As a former employee at Mike Boyle Strength & Conditioning, one of the perks was a free membership http://www.BodybyBoyleOnline.com. As a result, I have the opportunity to keep up to date with the happenings at MBSC, whether it be their programming, staff meetings, guest speakers, or any other content. It’s an incredibly valuable and key tool to my continuing education process.
Every once in a while I will go back and watch a presentation from previous years. A lot of times these presentations are by the likes of Gray Cook, Charlie Weingroff or Mike, as there always seems to be content in their talks that I forget, makes more sense to me now, or changes my current thought process. It’s amazing how many little nuggets that are in some of these coaches presentations and how much you miss the first time around.
The other day I re-watched a presentation from the Perform Better Seminar in 2011 titled “Success Secrets” by Coach Boyle. I thought it might be good as a younger strength coach to go back and listen to success tips by a strength coach that has had a huge amount of success in the field.
Here were some the key takeaways from Coach Boyle’s presentation.
- Sincerity Trumps All. One of Coach Boyle’s favorite quotes is “People don’t care how much you know until they know how much you care.” And it’s 100% true. Being extremely smart is great, being the hardest worker in the room is great, but its more important to be the nicest person in the room and care about the athletes that you work with. Being a great person and sincerely caring about the athletes you coach is always a recipe for success.
- The “No Asshole” Rule. In our business people need to want to be around you. You may be smarter then someone else and you may also be a better coach then someone else, but if people don’t want to be around you and spend time with you, you’ll never be as successful as you could or want to be. Be the coach that you always wanted as an athlete.
- Pay It Forward. Help as many people as you possibly can. It’s your job to help athletes get better and your job to help interns and younger coaches get better. More importantly, it’s also your job to be a good person. What goes around comes around.
- Consider Your Legacy. Being a strength coach isn’t about coaching for 20-30 years and retiring. It’s about changing athletes lives for the better. You have no idea the potential impact you can have on someone. “What are they going to be saying about you 10 years from now?” is a question you should ask yourself every single day.

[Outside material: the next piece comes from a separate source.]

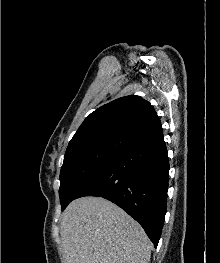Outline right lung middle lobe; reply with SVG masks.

- Be an Adapter. The best coaches in this field adapt before other coaches. Always be on the lookout for ways to make the program better and be willing to learn from anyone and everyone. Be smart enough to realize the the field is constantly changing, whether you like it or not. Go to seminars and steal great ideas from other coaches, but always be able to filter the good from the bad. Most of the best coaches aren’t innovators, they are just quicker to realize change is needed.
- Put in Your 10,000 Hours. Anyone that has read Outliers by Malcolm Gladwell has heard of the 10,000 hour rule. Simply put, great performers put in 10,000 hours of deliberate practice before they become great at what they do. Coach as much as possible, read as much as possible and learn from great coaches as much as possible, then maybe you’ll become one of those great coaches.
- Get people healthy, feeling better and performing better. No one says to themselves, “my back is killing me and I puked after my workout, can’t wait to go back tomorrow.” If you can get athletes healthy, keep them healthy, and improve their performance, you’ll have athletes that have bought into the program and want to train with you.
In summary, success is simple. Be a great person. Be the most positive person you know. Sincerely care about the people you coach. These are all things that anyone has the ability to do but few actually do.